**Your objective:** Reproduce every entry in the listing without alteration.

[Data for review Boundary: Start]

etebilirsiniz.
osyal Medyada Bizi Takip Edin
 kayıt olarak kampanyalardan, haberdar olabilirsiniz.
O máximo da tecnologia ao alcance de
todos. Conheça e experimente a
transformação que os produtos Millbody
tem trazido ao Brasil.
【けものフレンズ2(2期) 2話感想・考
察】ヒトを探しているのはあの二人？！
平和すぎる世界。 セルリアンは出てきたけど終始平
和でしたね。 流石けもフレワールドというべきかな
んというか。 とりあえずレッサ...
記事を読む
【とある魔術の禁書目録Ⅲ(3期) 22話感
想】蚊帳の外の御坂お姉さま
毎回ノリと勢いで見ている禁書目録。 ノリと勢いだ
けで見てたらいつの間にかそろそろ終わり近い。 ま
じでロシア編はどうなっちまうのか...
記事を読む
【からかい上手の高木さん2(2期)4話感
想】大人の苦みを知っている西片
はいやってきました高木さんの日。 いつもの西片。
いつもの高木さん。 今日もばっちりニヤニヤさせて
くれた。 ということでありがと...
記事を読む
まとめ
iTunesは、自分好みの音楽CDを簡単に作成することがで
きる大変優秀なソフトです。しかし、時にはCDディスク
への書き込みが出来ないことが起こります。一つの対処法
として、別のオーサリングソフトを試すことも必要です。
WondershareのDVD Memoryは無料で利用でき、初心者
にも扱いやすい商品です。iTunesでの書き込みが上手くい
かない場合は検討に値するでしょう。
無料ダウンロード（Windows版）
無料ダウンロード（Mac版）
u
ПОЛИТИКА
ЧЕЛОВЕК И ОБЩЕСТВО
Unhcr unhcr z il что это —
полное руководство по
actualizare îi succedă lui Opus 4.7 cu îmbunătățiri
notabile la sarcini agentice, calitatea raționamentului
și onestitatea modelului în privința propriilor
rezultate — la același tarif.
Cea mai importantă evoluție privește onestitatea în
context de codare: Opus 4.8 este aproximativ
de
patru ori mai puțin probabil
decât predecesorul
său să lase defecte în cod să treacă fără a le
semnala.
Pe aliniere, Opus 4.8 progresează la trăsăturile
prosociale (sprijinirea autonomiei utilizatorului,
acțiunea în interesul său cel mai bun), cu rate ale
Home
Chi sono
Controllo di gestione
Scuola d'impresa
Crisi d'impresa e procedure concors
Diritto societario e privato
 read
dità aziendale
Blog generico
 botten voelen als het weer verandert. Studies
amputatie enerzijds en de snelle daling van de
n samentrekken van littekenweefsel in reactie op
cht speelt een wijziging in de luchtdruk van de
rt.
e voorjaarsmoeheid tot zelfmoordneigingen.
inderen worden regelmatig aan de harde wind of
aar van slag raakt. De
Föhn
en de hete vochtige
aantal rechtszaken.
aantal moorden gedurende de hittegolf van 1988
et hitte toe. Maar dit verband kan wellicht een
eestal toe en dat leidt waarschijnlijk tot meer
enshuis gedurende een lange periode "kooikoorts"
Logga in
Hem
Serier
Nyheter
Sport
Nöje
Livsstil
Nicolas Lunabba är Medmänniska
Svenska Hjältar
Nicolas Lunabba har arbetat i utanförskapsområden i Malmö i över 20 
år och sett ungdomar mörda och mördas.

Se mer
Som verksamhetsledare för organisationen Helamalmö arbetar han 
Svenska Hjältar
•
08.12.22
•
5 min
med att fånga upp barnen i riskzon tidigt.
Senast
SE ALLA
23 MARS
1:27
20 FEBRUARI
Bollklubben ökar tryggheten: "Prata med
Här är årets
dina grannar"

[Data for review Boundary: End]

**Solution:**
etebilirsiniz.
osyal Medyada Bizi Takip Edin
 kayıt olarak kampanyalardan, haberdar olabilirsiniz.
O máximo da tecnologia ao alcance de
todos. Conheça e experimente a
transformação que os produtos Millbody
tem trazido ao Brasil.
【けものフレンズ2(2期) 2話感想・考
察】ヒトを探しているのはあの二人？！
平和すぎる世界。 セルリアンは出てきたけど終始平
和でしたね。 流石けもフレワールドというべきかな
んというか。 とりあえずレッサ...
記事を読む
【とある魔術の禁書目録Ⅲ(3期) 22話感
想】蚊帳の外の御坂お姉さま
毎回ノリと勢いで見ている禁書目録。 ノリと勢いだ
けで見てたらいつの間にかそろそろ終わり近い。 ま
じでロシア編はどうなっちまうのか...
記事を読む
【からかい上手の高木さん2(2期)4話感
想】大人の苦みを知っている西片
はいやってきました高木さんの日。 いつもの西片。
いつもの高木さん。 今日もばっちりニヤニヤさせて
くれた。 ということでありがと...
記事を読む
まとめ
iTunesは、自分好みの音楽CDを簡単に作成することがで
きる大変優秀なソフトです。しかし、時にはCDディスク
への書き込みが出来ないことが起こります。一つの対処法
として、別のオーサリングソフトを試すことも必要です。
WondershareのDVD Memoryは無料で利用でき、初心者
にも扱いやすい商品です。iTunesでの書き込みが上手くい
かない場合は検討に値するでしょう。
無料ダウンロード（Windows版）
無料ダウンロード（Mac版）
u
ПОЛИТИКА
ЧЕЛОВЕК И ОБЩЕСТВО
Unhcr unhcr z il что это —
полное руководство по
actualizare îi succedă lui Opus 4.7 cu îmbunătățiri
notabile la sarcini agentice, calitatea raționamentului
și onestitatea modelului în privința propriilor
rezultate — la același tarif.
Cea mai importantă evoluție privește onestitatea în
context de codare: Opus 4.8 este aproximativ
de
patru ori mai puțin probabil
decât predecesorul
său să lase defecte în cod să treacă fără a le
semnala.
Pe aliniere, Opus 4.8 progresează la trăsăturile
prosociale (sprijinirea autonomiei utilizatorului,
acțiunea în interesul său cel mai bun), cu rate ale
Home
Chi sono
Controllo di gestione
Scuola d'impresa
Crisi d'impresa e procedure concors
Diritto societario e privato
 read
dità aziendale
Blog generico
 botten voelen als het weer verandert. Studies
amputatie enerzijds en de snelle daling van de
n samentrekken van littekenweefsel in reactie op
cht speelt een wijziging in de luchtdruk van de
rt.
e voorjaarsmoeheid tot zelfmoordneigingen.
inderen worden regelmatig aan de harde wind of
aar van slag raakt. De
Föhn
en de hete vochtige
aantal rechtszaken.
aantal moorden gedurende de hittegolf van 1988
et hitte toe. Maar dit verband kan wellicht een
eestal toe en dat leidt waarschijnlijk tot meer
enshuis gedurende een lange periode "kooikoorts"
Logga in
Hem
Serier
Nyheter
Sport
Nöje
Livsstil
Nicolas Lunabba är Medmänniska
Svenska Hjältar
Nicolas Lunabba har arbetat i utanförskapsområden i Malmö i över 20 
år och sett ungdomar mörda och mördas.

Se mer
Som verksamhetsledare för organisationen Helamalmö arbetar han 
Svenska Hjältar
•
08.12.22
•
5 min
med att fånga upp barnen i riskzon tidigt.
Senast
SE ALLA
23 MARS
1:27
20 FEBRUARI
Bollklubben ökar tryggheten: "Prata med
Här är årets
dina grannar"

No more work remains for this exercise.